We know that reading is valuable not only across disciplines, but throughout social contexts, but do students? A fundamental aspect of building a quality literacy program is engaging the students. Motivation comes from positive or negative reinforcement. Positive reinforcement refers to rewards that encourage students to repeat behavior. Positive reinforcement is a more effective motivator over time, compared to negative reinforcement, or punishment. Additionally, intrinsic motivators, which are produced within adolescents when they themselves want to learn, are more effective than extrinsic rewards, such as praise, recognition, and trinkets. Students find learning intrinsically rewarding when they are involved in the instructional decision-making process, the material is relevant, and the students are progressing. Let's take a closer look at how to use each of these motivators when developing your literacy program.

  • Students need to feel as if they are active participants in the learning experience. When adolescents bear some responsibility in creating their learning goals and choosing the path towards achieving those goals, they are much more motivated to engage. Teachers can encourage students to become involved in the process by developing learning contracts with students and by giving students the opportunity to select reading material when possible. Learning contracts are agreements between the teacher and student that outline each of their roles in helping the student successfully complete a learning activity. For example, a student may agree to attend class 85% of the time, complete all assigned readings, and meet with the teacher weekly to discuss progress.
  • Students need to understand the purpose and relevancy of learning materials. Teachers can help by incorporating the types of materials that students read outside of school or outside of reading class into the literacy program. Finding the right materials for reluctant readers is crucial. Incorporating the use of technology, newspapers, magazines, graphic novels, and self-selected outside reading materials will make students more willing to practice reading. Other considerations to make when selecting reading material is the importance of supplying texts that feature characters that students can relate to. Having a wide array of multicultural texts available is important.
  • We've already mentioned learning contracts as a way to get students actively involved in the learning process, but they can also provide a means for students to monitor their progress. When students see themselves making progress, they begin to view themselves as capable readers and realize the degree of control they have over their own success.

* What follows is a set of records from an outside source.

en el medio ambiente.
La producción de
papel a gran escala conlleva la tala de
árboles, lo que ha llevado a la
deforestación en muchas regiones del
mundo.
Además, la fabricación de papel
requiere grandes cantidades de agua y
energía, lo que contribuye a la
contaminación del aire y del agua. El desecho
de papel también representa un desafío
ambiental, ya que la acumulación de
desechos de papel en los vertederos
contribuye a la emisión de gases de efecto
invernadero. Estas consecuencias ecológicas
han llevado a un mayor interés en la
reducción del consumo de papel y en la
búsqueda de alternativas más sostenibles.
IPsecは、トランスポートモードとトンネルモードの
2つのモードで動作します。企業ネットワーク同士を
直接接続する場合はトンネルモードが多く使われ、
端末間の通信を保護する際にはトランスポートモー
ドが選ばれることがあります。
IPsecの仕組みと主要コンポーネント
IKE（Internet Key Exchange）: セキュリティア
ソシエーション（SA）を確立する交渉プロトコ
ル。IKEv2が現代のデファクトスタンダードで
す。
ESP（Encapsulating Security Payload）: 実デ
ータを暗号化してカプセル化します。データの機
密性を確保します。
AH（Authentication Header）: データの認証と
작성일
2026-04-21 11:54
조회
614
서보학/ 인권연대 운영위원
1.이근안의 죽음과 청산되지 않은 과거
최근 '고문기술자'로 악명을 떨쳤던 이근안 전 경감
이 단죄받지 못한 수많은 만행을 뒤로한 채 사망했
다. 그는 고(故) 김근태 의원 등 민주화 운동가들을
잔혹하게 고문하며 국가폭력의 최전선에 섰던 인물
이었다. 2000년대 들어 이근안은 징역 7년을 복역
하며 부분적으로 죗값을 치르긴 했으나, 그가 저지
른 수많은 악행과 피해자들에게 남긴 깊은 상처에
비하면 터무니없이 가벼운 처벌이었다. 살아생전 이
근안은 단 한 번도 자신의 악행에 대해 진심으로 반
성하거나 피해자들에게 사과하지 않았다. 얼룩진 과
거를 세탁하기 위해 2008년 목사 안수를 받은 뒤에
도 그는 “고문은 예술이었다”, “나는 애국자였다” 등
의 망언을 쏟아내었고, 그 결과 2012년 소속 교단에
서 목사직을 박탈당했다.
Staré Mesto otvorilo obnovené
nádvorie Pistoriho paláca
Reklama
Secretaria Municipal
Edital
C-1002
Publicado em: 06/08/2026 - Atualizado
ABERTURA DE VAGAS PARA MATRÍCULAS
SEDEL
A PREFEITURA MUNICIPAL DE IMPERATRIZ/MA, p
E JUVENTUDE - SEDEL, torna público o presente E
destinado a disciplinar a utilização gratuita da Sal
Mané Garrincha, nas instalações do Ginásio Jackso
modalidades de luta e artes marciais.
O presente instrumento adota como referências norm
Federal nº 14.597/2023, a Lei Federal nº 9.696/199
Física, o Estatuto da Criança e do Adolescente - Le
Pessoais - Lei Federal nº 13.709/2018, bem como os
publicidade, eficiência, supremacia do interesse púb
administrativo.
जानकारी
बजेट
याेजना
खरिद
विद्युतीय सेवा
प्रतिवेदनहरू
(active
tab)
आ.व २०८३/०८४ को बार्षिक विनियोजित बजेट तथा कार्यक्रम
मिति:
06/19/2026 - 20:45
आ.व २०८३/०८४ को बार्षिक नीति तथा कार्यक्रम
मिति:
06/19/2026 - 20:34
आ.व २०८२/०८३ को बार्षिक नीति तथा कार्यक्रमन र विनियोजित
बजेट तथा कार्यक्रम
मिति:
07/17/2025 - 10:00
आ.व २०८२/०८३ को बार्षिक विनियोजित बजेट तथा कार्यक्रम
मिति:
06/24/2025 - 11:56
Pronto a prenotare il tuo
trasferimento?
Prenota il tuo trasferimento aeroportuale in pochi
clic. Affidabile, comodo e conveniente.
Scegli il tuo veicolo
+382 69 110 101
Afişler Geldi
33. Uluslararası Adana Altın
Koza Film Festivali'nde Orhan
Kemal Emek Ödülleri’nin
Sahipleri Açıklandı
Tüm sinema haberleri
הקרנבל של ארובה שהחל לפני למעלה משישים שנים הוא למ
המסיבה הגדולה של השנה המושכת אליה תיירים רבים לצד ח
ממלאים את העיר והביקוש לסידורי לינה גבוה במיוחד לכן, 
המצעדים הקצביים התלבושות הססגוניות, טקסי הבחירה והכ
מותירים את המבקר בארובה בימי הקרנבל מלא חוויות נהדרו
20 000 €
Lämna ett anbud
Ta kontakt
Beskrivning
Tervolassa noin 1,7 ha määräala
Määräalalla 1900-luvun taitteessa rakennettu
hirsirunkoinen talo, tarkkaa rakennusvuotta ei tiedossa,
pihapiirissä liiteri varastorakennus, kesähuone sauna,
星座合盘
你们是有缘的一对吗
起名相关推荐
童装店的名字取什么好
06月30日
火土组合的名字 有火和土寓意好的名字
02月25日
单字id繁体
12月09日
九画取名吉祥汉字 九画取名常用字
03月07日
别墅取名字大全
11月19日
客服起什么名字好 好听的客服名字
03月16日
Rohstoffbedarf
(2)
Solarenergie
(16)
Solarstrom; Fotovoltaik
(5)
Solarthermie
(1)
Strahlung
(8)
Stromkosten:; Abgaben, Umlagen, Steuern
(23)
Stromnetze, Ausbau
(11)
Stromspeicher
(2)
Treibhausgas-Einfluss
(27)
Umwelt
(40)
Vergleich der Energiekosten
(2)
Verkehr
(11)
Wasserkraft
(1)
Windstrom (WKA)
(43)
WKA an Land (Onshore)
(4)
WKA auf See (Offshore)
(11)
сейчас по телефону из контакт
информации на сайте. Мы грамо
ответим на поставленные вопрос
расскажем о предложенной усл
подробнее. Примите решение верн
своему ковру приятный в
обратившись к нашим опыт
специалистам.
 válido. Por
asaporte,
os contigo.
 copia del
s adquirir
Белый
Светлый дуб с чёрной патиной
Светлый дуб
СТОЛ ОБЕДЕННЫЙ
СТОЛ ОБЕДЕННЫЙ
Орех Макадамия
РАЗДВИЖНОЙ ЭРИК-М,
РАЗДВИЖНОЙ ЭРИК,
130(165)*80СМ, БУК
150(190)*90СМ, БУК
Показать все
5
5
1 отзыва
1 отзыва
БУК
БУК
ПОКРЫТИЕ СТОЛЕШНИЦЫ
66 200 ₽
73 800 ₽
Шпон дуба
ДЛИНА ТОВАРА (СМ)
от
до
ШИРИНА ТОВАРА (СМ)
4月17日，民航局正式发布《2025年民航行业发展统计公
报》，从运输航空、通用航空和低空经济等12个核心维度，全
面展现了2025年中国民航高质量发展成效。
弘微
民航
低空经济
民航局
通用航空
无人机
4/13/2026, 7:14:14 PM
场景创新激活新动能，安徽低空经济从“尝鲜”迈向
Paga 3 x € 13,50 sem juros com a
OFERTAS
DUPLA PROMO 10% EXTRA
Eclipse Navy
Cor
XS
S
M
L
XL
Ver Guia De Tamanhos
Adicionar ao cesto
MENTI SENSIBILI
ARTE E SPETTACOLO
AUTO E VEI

Comprehension and Vocabulary Support

Once you have their attention, explicit instruction in both comprehension skills and vocabulary will help students get to the next level. Effective readers use metacognitive strategies to become more self-aware when it comes to comprehension skills, such as predicting, summarizing, visualizing, and questioning; all of which play a role in understanding what we read. These skills do not come naturally to struggling readers and must be explicitly taught.

Vocabulary instruction needs to take place across the curriculum both through direct and indirect instruction. Indirect instruction occurs when students are exposed to a variety of words through discussions or by reading an assortment of texts. Direct vocabulary instruction uses structural analysis and non-linguistic representations, such as drawing pictures, using graphic organizers, and role-playing to teach specific words.